Médico baiano alvo da PF acusa gigante farmacêutica: ‘Não vou cair’

    Gabriel Almeida nega envolvimento em esquema de produção ilegal de Mounjaro

    Foto: Reprodução/Redes Sociais @drgabrielalmeida

    Um dia após ser alvo da Operação Slim, o cirurgião-geral Gabriel Almeida reapareceu nas redes sociais para rebater as acusações de participação em um esquema clandestino de fabricação do medicamento Mounjaro.

    O médico, que reúne quase 750 mil seguidores no Instagram, publicou vídeos nesta sexta-feira (28) afirmando possuir provas de que a manipulação da tirzepatida, princípio ativo do remédio, é legal no país.

    “O dia hoje promete, assim como todos os outros que virão, apesar da atrocidade cometida ontem”, declarou. 

    Na sequência, Almeida apontou a empresa Eli Lilly, detentora da patente do Mounjaro, como responsável pela denúncia que desencadeou a investigação. Segundo ele, a farmacêutica teria se incomodado com seu trabalho de ensino.

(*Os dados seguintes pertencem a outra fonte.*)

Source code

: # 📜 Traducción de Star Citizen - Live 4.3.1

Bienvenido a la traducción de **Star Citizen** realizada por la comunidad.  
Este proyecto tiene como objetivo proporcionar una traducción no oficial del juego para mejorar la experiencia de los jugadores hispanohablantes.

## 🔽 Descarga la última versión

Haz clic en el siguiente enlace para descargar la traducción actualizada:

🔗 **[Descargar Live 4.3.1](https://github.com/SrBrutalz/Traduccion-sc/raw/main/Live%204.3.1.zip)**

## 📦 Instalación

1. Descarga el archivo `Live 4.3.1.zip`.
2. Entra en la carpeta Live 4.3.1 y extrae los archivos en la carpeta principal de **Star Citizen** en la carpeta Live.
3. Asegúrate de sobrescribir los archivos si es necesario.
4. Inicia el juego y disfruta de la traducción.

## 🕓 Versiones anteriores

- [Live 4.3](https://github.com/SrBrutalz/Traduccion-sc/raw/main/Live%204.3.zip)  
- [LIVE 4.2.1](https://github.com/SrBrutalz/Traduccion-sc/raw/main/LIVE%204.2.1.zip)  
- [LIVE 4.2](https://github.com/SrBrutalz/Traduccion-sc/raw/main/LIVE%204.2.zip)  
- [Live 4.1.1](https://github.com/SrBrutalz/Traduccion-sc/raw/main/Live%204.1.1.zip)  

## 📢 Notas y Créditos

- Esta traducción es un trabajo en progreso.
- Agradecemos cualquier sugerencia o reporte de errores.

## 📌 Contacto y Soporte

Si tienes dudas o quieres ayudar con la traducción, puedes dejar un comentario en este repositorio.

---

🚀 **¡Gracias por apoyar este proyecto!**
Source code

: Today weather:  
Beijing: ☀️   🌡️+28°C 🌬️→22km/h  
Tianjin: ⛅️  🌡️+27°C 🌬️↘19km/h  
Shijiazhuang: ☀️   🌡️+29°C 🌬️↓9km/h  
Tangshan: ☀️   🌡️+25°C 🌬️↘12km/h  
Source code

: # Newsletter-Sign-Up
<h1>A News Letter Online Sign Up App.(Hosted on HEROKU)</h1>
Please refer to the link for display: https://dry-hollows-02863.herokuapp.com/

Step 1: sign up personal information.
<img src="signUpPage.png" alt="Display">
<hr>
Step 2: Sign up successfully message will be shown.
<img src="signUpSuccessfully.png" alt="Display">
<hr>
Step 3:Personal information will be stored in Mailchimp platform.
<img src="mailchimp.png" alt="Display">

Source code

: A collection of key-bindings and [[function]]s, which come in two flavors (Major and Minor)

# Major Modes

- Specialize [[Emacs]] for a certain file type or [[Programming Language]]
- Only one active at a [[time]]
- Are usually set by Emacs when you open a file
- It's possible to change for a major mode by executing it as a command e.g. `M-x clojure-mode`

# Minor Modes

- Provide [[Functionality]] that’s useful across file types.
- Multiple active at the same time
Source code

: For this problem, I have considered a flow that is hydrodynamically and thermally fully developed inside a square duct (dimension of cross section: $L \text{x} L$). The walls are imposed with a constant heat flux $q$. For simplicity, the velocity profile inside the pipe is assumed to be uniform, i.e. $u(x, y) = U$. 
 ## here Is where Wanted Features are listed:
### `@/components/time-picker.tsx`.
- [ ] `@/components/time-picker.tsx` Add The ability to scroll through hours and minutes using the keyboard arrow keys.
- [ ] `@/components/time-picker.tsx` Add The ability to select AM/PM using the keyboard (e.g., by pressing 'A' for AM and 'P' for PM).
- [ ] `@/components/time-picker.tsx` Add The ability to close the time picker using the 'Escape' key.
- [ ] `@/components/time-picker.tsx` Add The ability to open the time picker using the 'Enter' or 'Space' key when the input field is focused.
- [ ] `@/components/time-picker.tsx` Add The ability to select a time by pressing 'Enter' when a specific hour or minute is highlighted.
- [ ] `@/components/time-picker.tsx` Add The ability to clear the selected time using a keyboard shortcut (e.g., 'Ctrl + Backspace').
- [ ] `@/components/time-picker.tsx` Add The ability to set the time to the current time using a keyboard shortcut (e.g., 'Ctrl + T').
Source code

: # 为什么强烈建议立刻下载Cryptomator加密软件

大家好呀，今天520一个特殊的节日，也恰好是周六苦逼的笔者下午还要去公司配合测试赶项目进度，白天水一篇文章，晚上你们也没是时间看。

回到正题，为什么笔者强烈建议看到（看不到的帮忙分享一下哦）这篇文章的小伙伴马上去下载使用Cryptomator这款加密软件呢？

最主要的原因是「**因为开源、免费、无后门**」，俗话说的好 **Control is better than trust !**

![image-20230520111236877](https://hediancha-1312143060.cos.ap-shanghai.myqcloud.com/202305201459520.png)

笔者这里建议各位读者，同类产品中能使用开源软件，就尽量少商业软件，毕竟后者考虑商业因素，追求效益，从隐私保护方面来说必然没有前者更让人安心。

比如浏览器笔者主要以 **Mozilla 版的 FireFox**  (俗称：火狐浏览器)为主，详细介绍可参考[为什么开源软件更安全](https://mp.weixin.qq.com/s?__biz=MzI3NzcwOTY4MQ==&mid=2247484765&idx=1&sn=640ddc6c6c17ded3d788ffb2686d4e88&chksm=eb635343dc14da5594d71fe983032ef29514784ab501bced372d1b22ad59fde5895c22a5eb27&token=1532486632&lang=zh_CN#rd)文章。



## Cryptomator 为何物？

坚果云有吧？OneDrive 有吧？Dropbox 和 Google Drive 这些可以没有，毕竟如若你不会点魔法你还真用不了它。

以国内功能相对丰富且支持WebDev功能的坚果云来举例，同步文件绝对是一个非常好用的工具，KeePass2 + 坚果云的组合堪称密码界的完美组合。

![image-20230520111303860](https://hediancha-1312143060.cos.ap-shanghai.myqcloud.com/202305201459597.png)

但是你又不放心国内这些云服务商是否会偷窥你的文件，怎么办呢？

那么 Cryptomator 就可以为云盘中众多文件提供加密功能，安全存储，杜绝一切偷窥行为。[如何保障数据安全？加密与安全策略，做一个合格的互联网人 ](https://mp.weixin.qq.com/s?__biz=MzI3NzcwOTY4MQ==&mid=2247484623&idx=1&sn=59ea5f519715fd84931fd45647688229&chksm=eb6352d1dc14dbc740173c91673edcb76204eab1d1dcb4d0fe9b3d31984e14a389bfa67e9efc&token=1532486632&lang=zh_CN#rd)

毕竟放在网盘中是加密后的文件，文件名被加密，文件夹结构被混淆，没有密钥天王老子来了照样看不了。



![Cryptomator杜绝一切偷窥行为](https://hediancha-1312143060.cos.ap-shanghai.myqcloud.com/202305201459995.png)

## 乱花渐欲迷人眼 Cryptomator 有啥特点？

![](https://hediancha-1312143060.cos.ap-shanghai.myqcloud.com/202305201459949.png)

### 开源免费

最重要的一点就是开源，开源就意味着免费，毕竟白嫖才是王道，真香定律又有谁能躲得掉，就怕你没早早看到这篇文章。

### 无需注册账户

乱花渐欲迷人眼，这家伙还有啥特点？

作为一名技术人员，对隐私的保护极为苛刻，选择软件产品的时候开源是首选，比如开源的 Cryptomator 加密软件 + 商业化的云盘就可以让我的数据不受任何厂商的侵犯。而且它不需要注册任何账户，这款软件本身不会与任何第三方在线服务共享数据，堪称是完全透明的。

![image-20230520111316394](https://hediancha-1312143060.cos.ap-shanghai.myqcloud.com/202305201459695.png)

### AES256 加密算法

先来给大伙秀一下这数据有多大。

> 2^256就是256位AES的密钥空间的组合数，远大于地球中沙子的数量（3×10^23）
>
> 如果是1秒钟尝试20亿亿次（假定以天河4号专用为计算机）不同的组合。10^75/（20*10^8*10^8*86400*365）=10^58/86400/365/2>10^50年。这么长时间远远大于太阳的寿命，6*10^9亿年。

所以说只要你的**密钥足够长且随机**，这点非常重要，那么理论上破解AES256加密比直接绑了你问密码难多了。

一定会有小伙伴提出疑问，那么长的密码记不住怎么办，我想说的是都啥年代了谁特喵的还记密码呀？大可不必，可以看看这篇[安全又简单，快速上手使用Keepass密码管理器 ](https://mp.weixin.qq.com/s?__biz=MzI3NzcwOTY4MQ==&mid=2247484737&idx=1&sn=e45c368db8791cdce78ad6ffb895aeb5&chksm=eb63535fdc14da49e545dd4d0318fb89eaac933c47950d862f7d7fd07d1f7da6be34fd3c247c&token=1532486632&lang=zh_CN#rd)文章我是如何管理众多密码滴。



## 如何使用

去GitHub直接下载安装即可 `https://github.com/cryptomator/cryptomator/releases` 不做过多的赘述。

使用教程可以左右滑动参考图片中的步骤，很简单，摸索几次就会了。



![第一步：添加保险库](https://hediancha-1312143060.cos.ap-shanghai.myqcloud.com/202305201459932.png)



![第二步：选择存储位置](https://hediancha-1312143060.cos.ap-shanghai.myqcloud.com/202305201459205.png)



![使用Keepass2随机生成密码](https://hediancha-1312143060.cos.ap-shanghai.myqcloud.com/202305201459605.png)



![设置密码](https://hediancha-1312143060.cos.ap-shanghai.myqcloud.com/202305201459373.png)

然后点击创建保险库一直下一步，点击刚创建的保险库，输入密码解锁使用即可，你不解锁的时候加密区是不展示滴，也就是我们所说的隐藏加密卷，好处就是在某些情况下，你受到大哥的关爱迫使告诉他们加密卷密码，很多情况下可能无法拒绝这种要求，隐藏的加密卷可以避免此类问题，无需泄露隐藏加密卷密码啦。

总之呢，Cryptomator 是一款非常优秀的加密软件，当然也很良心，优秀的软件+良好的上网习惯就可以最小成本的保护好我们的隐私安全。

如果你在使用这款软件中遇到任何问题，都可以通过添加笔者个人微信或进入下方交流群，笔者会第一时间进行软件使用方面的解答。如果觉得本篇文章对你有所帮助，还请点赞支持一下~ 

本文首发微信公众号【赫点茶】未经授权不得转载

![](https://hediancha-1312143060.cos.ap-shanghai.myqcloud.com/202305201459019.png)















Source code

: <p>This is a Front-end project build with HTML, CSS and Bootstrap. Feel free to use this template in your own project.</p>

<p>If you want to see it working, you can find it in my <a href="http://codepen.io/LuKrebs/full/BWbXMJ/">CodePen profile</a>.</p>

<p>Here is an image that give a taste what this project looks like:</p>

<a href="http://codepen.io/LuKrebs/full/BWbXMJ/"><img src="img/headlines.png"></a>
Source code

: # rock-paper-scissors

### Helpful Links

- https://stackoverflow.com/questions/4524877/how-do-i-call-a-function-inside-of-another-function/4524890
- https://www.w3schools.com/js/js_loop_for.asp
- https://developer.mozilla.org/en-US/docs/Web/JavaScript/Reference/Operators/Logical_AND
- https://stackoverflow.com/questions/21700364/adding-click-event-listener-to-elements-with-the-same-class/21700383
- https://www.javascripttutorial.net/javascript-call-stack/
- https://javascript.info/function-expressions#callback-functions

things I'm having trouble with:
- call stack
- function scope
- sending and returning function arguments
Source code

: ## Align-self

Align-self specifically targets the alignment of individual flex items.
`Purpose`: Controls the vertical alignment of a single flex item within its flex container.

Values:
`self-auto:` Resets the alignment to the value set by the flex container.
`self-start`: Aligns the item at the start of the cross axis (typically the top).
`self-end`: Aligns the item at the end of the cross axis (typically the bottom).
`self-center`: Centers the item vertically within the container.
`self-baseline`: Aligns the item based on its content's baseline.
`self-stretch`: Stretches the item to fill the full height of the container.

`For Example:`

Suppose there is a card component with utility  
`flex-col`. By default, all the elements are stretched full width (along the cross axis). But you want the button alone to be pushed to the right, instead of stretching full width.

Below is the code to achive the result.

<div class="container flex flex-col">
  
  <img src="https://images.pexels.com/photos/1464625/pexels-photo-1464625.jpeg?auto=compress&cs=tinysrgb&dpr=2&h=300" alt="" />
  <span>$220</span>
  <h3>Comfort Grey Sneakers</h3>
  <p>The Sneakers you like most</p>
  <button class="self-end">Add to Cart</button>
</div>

    “Essa empresa grande se incomodou porque hoje eu tenho mais de 8 mil alunos. Eu ensino eles a prescreverem tirzepatida no consultório, de forma legal, e por um preço menor do que o da farmácia. Quando isso acontece, o gigante vem atrás. Mas calma, eu não vou cair. Posso cair dez vezes, levanto onze”, disse o médico.

     

    Operação Slim

    Na quinta-feira (27), agentes da Polícia Federal cumpriram 24 mandados de busca e apreensão em São Paulo, Rio de Janeiro, Bahia e Pernambuco. A ação mirou clínicas, laboratórios e residências ligadas aos investigados e buscou desarticular uma rede acusada de produzir, fracionar e comercializar tirzepatida de forma clandestina.

    Os investigadores apontam que o grupo mantinha estrutura de produção em condições inadequadas, com envase, rotulagem e distribuição sem autorização. Há indícios, segundo a PF, de fabricação em escala industrial, algo proibido no âmbito da manipulação magistral.

    A defesa de Gabriel Almeida nega qualquer irregularidade. Em nota, afirmou que o médico não fabrica, manipula ou rotula medicamentos e classificou as acusações como “tecnicamente impossíveis”, sustentando que sua atuação se limita à medicina clínica e à docência.